I can't tell who the sexy octopus is
dir: Akiva Schaffer
2025
I was a fool to think that just because some people said this was funny, that I would find it funny. ‘Funny’ is more subjective than beauty, sleaze or profundity. Cuteness, hotness, cringe – now they’re universal.
There’s also the factor that seeing something on your own is never the same experience as watching something funny with other people. The collective energy makes a big difference. The involuntary, unconscious group dynamics can take you out of yourself and deliver you a very different experience. Duh, I know you’re thinking, no shit, Sherlock.
I didn’t have the luxury of watching this flick in a cinema. And no-one else at my place was awake to watch this with. So alone I trudged through this relatively brisk 85 minute movie, not laughing at what I am told is a steady stream of gags in the style of the classic Zucker – Abrams – Zucker movies like Kentucky Fried Movie, Flying High, Top Secret, Hot Shots and all those other pieces of shit, including the original Naked Gun movies with Leslie Nielsen.
Nah, that’s not fair, I take that back. I laughed at plenty of those when I was a child. I’ll laugh at anything. Finding stuff funny isn’t some elitist, rarefied pursuit like fox hunting or snorting caviar. Everyone laughs at fart jokes. Not all fart jokes, but the right ones, the most unexpected?
I laughed at some stuff here. Just not that often.
This was less like watching a modern version of those specific films from the past, and more like watching a couple of episodes of Family Guy back to back. I’ve seen plenty of episodes of that animated show, and I probably chuckled a few times, but it’s pretty mediocre in the scheme of things. The New Naked Gun does benefit from having Liam Neeson in the lead role, because you don’t expect him to be funny, and when he is, it’s surprising! I’ve seen him be funny in things (intentionally), including guest roles in The Simpsons and in Derry Girls, and in some other cameos here or there. But putting the whole flick on his massive shoulders, well, now that’s risky.
And I was pleasantly surprised by Pamela Anderson, who I’ve never seen be good or funny in anything. She’s a good sport here and does some stuff that made me cackle. My second favourite thing involved her trying to distract some guards at a nightclub, and she decides to sing, and it’s this horrible atonal bebop jazz scat stuff.
I did chuckle, maybe even chortled. Out loud. To myself. Then felt ashamed.
No, really, that’s not what happened. There was no shame involved, although there were some horrifying scenes that I could not believe were in this movie. As in, I have no illusions that they were ever not dumb film comedies. That’s not a criticism, in that films like this have to have a certain dumbness to them. You can’t craft a sophisticated fart joke. This style of humour depends on scripting that needs people to be exceedingly literal or extremely gullible to work.
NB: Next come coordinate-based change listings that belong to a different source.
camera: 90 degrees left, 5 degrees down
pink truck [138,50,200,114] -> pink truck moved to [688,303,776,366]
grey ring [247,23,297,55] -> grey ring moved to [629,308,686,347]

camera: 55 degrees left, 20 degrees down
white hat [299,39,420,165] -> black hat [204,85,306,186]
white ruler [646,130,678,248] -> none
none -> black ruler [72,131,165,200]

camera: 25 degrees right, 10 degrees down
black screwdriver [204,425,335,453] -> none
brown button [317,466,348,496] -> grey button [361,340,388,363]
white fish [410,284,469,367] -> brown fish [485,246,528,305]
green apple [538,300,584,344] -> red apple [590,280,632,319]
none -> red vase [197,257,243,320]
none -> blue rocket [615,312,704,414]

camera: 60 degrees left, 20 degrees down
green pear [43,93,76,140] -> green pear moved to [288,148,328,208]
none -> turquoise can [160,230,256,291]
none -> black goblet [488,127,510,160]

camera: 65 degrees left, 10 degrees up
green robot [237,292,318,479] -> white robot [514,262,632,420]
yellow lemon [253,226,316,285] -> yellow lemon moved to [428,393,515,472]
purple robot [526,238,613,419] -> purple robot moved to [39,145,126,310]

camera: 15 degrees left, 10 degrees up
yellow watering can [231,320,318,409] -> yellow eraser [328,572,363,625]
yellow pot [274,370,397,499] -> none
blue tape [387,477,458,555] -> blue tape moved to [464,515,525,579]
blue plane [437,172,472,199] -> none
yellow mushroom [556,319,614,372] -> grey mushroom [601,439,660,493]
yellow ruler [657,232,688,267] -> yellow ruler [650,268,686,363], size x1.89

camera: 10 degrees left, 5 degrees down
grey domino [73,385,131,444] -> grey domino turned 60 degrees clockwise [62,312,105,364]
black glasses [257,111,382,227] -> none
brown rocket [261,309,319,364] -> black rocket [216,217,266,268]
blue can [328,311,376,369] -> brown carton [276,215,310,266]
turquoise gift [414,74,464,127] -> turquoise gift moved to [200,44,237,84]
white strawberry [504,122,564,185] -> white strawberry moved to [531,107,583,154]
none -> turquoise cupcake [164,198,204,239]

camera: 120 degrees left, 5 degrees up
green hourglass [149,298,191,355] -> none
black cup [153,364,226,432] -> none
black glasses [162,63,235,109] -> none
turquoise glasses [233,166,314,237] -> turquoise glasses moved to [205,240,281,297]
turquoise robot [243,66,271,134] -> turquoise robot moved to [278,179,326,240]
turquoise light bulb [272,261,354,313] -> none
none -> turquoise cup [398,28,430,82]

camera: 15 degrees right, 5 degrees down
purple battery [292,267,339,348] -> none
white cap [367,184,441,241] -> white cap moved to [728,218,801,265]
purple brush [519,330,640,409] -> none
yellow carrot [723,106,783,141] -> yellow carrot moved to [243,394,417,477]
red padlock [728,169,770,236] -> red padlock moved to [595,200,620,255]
And double entendre stuff, like something out of a Carry On Up the Khyber Pass, with jokes so old and creaky you feel them in your bones.
But there’s no excuse for the simulated bestiality gags. That was… horrifying to me. I mean, I wasn’t expecting the wit of Jane Austen here or the poetry of Audre Lorde, but it was still even dumber than I’d mostly imagined it could be. I didn’t really have hopes that high to begin with, seeing as I think a lot of people have forgotten how hit and miss the original flick was.
Having a woman up a step-ladder, with Leslie Nielsen beneath saying “Nice beaver!” in an approving fashion, and then have Priscilla Presley bring down a taxidermied beaver and say “Thanks! I just had it stuffed” was as funny as the original movies got.
That and physically assaulting the queen, that was about it.
Although one point in this flick’s favour is that it doesn’t have multiple murderer OJ Simpson in any lead role, though it did have a very fun gag at his expense. The Drebin that Neeson plays here kneels in obeisance to a photo of his father (Leslie Nielsen), as does every other cop character, including Paul Walter Hauser, kneeling to a photo of the great George Kennedy, as Ed Hocken Jnr. When they get to the photo of OJ, the African-American cop instead of crying, looks directly into the camera and shakes his head side to side, as if to say “no, we’re not even going there”.
And yet they gave that guy absolutely nothing else worthwhile to do in the rest of the film. I guess they were too busy trying to do more interminable coffee cup jokes, or give Danny Huston more time to do nothing that wasn’t lifted from other flicks that lifted their premise from the worst of the James Bond flicks. I read people online rampaging that the flick had lifted its villain’s plans from the deeply shitty Kingsmen movies, and I thought “have you even seen any movies from before the 2000s?”
Yeah, this isn’t a flick I’d be taking the who family to, fun for the whole family. There’s a bizarre interlude where Neeson and Anderson go off to spend time kanoodling in a cabin, and for what ever demented reason decide to conjure up a sentient snowman with what to have threesomes with.
The snowman gets jealous, and well murder was obviously the only solution to that problem.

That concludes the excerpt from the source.